• _WHAT YOU HAVE TO DO_: Return all the lines below, exactly as they read.

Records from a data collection
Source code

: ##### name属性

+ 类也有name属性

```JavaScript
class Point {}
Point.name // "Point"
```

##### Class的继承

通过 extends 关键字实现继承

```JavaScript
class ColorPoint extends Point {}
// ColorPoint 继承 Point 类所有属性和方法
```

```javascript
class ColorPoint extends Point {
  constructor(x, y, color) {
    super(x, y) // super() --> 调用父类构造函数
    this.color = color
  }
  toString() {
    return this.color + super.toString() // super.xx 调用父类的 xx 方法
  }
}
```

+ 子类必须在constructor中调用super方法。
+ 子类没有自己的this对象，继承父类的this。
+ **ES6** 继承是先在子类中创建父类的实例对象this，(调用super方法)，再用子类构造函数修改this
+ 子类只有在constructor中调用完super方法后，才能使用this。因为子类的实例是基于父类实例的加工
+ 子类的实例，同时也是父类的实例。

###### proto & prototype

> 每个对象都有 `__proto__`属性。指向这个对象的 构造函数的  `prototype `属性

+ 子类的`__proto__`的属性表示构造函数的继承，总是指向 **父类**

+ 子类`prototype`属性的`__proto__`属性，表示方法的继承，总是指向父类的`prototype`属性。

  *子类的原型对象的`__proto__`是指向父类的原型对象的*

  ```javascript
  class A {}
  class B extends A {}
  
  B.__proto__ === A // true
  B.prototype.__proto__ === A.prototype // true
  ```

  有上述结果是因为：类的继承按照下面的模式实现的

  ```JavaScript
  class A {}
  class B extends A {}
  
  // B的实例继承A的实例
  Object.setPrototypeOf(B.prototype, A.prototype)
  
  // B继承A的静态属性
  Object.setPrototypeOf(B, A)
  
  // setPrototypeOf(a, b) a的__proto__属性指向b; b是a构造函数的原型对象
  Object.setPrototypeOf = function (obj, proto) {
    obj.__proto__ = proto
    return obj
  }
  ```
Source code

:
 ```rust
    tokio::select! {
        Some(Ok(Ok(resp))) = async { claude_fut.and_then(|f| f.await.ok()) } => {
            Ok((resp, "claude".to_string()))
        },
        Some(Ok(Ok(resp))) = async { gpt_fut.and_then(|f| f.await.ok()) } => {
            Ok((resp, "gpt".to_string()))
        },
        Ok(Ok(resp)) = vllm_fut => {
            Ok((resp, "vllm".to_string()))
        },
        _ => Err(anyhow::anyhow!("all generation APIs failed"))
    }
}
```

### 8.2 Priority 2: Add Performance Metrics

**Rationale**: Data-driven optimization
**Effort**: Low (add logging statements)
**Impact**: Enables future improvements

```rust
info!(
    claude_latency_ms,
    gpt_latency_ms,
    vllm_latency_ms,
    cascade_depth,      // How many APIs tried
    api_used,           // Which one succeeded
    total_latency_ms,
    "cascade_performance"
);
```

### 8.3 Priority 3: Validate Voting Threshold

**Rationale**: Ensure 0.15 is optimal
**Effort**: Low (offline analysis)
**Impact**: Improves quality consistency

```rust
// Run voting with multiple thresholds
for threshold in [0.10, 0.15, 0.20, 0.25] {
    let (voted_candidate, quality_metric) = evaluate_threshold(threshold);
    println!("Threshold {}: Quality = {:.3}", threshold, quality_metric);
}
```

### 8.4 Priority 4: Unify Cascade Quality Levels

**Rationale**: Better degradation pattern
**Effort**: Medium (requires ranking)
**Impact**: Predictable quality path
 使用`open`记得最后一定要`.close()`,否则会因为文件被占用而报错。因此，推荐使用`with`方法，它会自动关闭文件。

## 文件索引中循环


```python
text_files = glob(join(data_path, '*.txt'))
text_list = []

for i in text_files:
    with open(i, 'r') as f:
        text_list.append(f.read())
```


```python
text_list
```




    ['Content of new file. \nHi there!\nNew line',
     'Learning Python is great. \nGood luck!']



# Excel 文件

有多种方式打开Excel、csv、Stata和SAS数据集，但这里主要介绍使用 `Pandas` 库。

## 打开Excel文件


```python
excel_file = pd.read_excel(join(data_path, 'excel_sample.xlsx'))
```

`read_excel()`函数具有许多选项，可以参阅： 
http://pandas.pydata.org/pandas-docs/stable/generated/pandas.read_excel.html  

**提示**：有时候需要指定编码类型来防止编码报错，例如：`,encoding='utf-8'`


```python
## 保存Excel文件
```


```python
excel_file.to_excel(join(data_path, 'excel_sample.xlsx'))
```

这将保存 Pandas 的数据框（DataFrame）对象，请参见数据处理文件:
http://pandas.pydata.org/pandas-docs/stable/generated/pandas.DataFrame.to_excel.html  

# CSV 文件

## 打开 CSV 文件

• _SOLVED PROBLEM_:
Source code

: ##### name属性

+ 类也有name属性

```JavaScript
class Point {}
Point.name // "Point"
```

##### Class的继承

通过 extends 关键字实现继承

```JavaScript
class ColorPoint extends Point {}
// ColorPoint 继承 Point 类所有属性和方法
```

```javascript
class ColorPoint extends Point {
  constructor(x, y, color) {
    super(x, y) // super() --> 调用父类构造函数
    this.color = color
  }
  toString() {
    return this.color + super.toString() // super.xx 调用父类的 xx 方法
  }
}
```

+ 子类必须在constructor中调用super方法。
+ 子类没有自己的this对象，继承父类的this。
+ **ES6** 继承是先在子类中创建父类的实例对象this，(调用super方法)，再用子类构造函数修改this
+ 子类只有在constructor中调用完super方法后，才能使用this。因为子类的实例是基于父类实例的加工
+ 子类的实例，同时也是父类的实例。

###### proto & prototype

> 每个对象都有 `__proto__`属性。指向这个对象的 构造函数的  `prototype `属性

+ 子类的`__proto__`的属性表示构造函数的继承，总是指向 **父类**

+ 子类`prototype`属性的`__proto__`属性，表示方法的继承，总是指向父类的`prototype`属性。

  *子类的原型对象的`__proto__`是指向父类的原型对象的*

  ```javascript
  class A {}
  class B extends A {}
  
  B.__proto__ === A // true
  B.prototype.__proto__ === A.prototype // true
  ```

  有上述结果是因为：类的继承按照下面的模式实现的

  ```JavaScript
  class A {}
  class B extends A {}
  
  // B的实例继承A的实例
  Object.setPrototypeOf(B.prototype, A.prototype)
  
  // B继承A的静态属性
  Object.setPrototypeOf(B, A)
  
  // setPrototypeOf(a, b) a的__proto__属性指向b; b是a构造函数的原型对象
  Object.setPrototypeOf = function (obj, proto) {
    obj.__proto__ = proto
    return obj
  }
  ```
Source code

:
 ```rust
    tokio::select! {
        Some(Ok(Ok(resp))) = async { claude_fut.and_then(|f| f.await.ok()) } => {
            Ok((resp, "claude".to_string()))
        },
        Some(Ok(Ok(resp))) = async { gpt_fut.and_then(|f| f.await.ok()) } => {
            Ok((resp, "gpt".to_string()))
        },
        Ok(Ok(resp)) = vllm_fut => {
            Ok((resp, "vllm".to_string()))
        },
        _ => Err(anyhow::anyhow!("all generation APIs failed"))
    }
}
```

### 8.2 Priority 2: Add Performance Metrics

**Rationale**: Data-driven optimization
**Effort**: Low (add logging statements)
**Impact**: Enables future improvements

```rust
info!(
    claude_latency_ms,
    gpt_latency_ms,
    vllm_latency_ms,
    cascade_depth,      // How many APIs tried
    api_used,           // Which one succeeded
    total_latency_ms,
    "cascade_performance"
);
```

### 8.3 Priority 3: Validate Voting Threshold

**Rationale**: Ensure 0.15 is optimal
**Effort**: Low (offline analysis)
**Impact**: Improves quality consistency

```rust
// Run voting with multiple thresholds
for threshold in [0.10, 0.15, 0.20, 0.25] {
    let (voted_candidate, quality_metric) = evaluate_threshold(threshold);
    println!("Threshold {}: Quality = {:.3}", threshold, quality_metric);
}
```

### 8.4 Priority 4: Unify Cascade Quality Levels

**Rationale**: Better degradation pattern
**Effort**: Medium (requires ranking)
**Impact**: Predictable quality path
 使用`open`记得最后一定要`.close()`,否则会因为文件被占用而报错。因此，推荐使用`with`方法，它会自动关闭文件。

## 文件索引中循环


```python
text_files = glob(join(data_path, '*.txt'))
text_list = []

for i in text_files:
    with open(i, 'r') as f:
        text_list.append(f.read())
```


```python
text_list
```




    ['Content of new file. \nHi there!\nNew line',
     'Learning Python is great. \nGood luck!']



# Excel 文件

有多种方式打开Excel、csv、Stata和SAS数据集，但这里主要介绍使用 `Pandas` 库。

## 打开Excel文件


```python
excel_file = pd.read_excel(join(data_path, 'excel_sample.xlsx'))
```

`read_excel()`函数具有许多选项，可以参阅： 
http://pandas.pydata.org/pandas-docs/stable/generated/pandas.read_excel.html  

**提示**：有时候需要指定编码类型来防止编码报错，例如：`,encoding='utf-8'`


```python
## 保存Excel文件
```


```python
excel_file.to_excel(join(data_path, 'excel_sample.xlsx'))
```

这将保存 Pandas 的数据框（DataFrame）对象，请参见数据处理文件:
http://pandas.pydata.org/pandas-docs/stable/generated/pandas.DataFrame.to_excel.html  

# CSV 文件

## 打开 CSV 文件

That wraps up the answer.